-------- TASK INPUTS --------

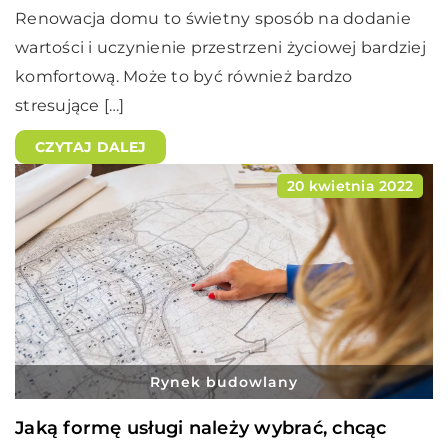
Renowacja domu to świetny sposób na dodanie
wartości i uczynienie przestrzeni życiowej bardziej
komfortową. Może to być również bardzo
stresujące […]
CZYTAJ DALEJ
20 kwietnia 2022
Rynek budowlany
Jaką formę usługi należy wybrać, chcąc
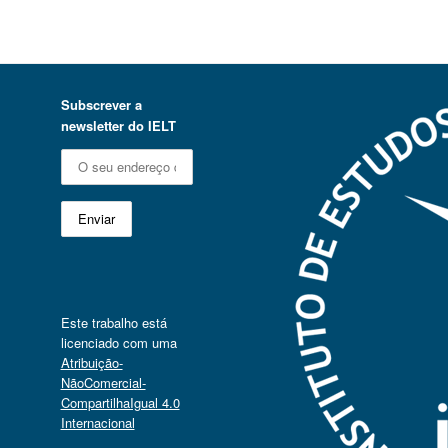
Subscrever a
newsletter do IELT
Este trabalho está
licenciado com uma
Atribuição-
NãoComercial-
CompartilhaIgual 4.0
Internacional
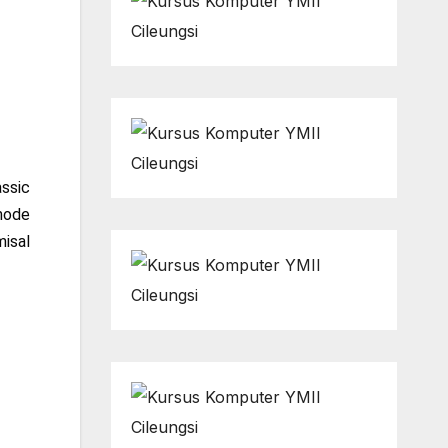
ssic
mode
misal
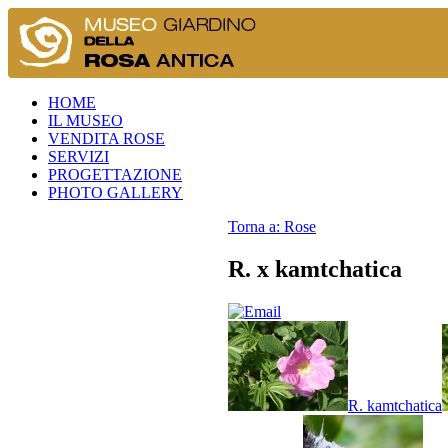
HOME
IL MUSEO
VENDITA ROSE
SERVIZI
PROGETTAZIONE
PHOTO GALLERY
Torna a: Rose
R. x kamtchatica
R. kamtchatica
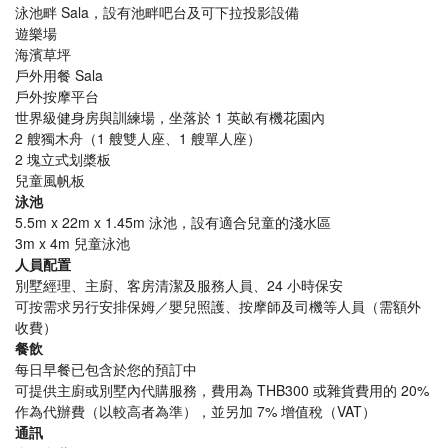
泳池畔 Sala，設有池畔吧台及可下拉投影設備
遊樂場
海濱草坪
戶外用餐 Sala
戶外按摩平台
世界級健身房與訓練場，坐落於 1 英畝有機花園內
2 艘獨木舟（1 艘雙人座、1 艘單人座）
2 塊立式划槳板
兒童風帆板
泳池
5.5m x 22m x 1.45m 泳池，設有適合兒童的淺水區
3m x 4m 兒童泳池
人員配置
別墅經理、主廚、客房清潔及服務人員、24 小時保安
可按需求另行安排保姆／嬰兒照護、按摩師及司機等人員（需額外
收費）
餐飲
每日早餐已包含於您的預訂中
可提供主廚或別墅內代購服務，費用為 THB300 或雜貨費用的 20%
作為代辦費（以較高者為準），並另加 7% 增值稅（VAT）
通訊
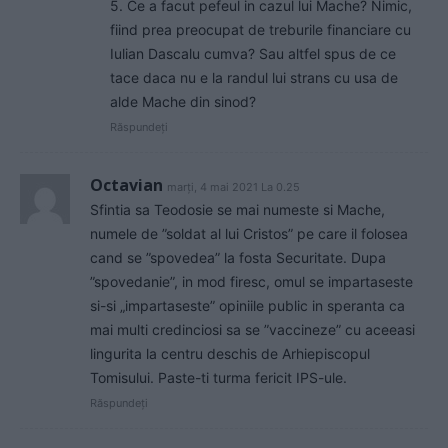
5. Ce a facut pefeul in cazul lui Mache? Nimic,
fiind prea preocupat de treburile financiare cu
Iulian Dascalu cumva? Sau altfel spus de ce
tace daca nu e la randul lui strans cu usa de
alde Mache din sinod?
Răspundeți
Octavian
marți, 4 mai 2021 La 0.25
Sfintia sa Teodosie se mai numeste si Mache,
numele de ”soldat al lui Cristos” pe care il folosea
cand se ”spovedea” la fosta Securitate. Dupa
”spovedanie”, in mod firesc, omul se impartaseste
si-si „impartaseste” opiniile public in speranta ca
mai multi credinciosi sa se ”vaccineze” cu aceeasi
lingurita la centru deschis de Arhiepiscopul
Tomisului. Paste-ti turma fericit IPS-ule.
Răspundeți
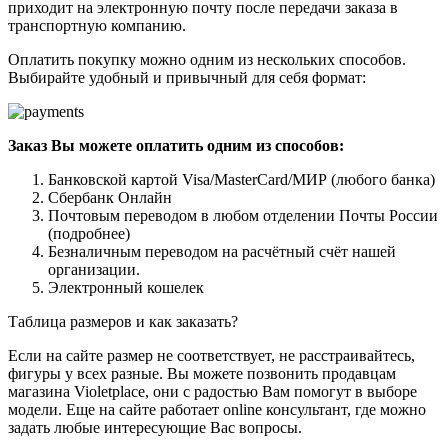
приходит на электронную почту после передачи заказа в
транспортную компанию.
Оплатить покупку можно одним из нескольких способов.
Выбирайте удобный и привычный для себя формат:
Заказ Вы можете оплатить одним из способов:
Банковской картой Visa/MasterCard/МИР (любого банка)
Сбербанк Онлайн
Почтовым переводом в любом отделении Почты России
(подробнее)
Безналичным переводом на расчётный счёт нашей
организации.
Электронный кошелек
Таблица размеров и как заказать?
Если на сайте размер не соответствует, не расстраивайтесь,
фигуры у всех разные. Вы можете позвонить продавцам
магазина Violetplace, они с радостью Вам помогут в выборе
модели. Еще на сайте работает online консультант, где можно
задать любые интересующие Вас вопросы.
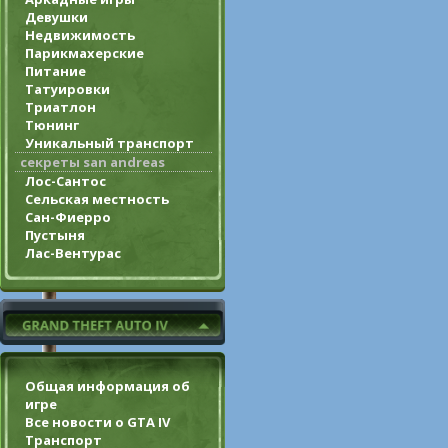
Девушки
Недвижимость
Парикмахерские
Питание
Татуировки
Триатлон
Тюнинг
Уникальный транспорт
секреты san andreas
Лос-Сантос
Сельская местность
Сан-Фиерро
Пустыня
Лас-Вентурас
Общая информация об
игре
Все новости о GTA IV
Транспорт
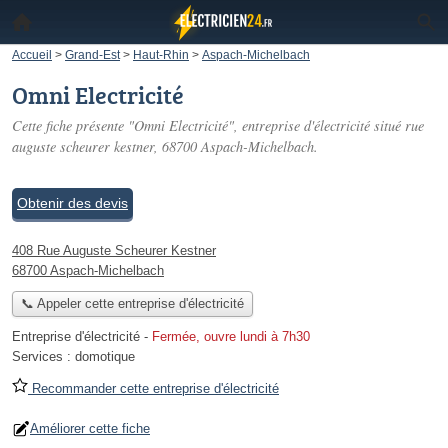
Accueil
>
Grand-Est
>
Haut-Rhin
>
Aspach-Michelbach
Omni Electricité
Cette fiche présente "Omni Electricité", entreprise d'électricité situé
rue
auguste scheurer kestner
, 68700 Aspach-Michelbach.
Obtenir des devis
408 Rue Auguste Scheurer Kestner
68700 Aspach-Michelbach
📞 Appeler cette entreprise d'électricité
Entreprise d'électricité
-
Fermée, ouvre lundi à 7h30
Services :
domotique
Recommander cette entreprise d'électricité
Améliorer cette fiche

--------

* EXERCISE DIRECTIONS
Please go over the data above and tally every line holding "переводом"; reply only with the count.

* TASK RESULT
2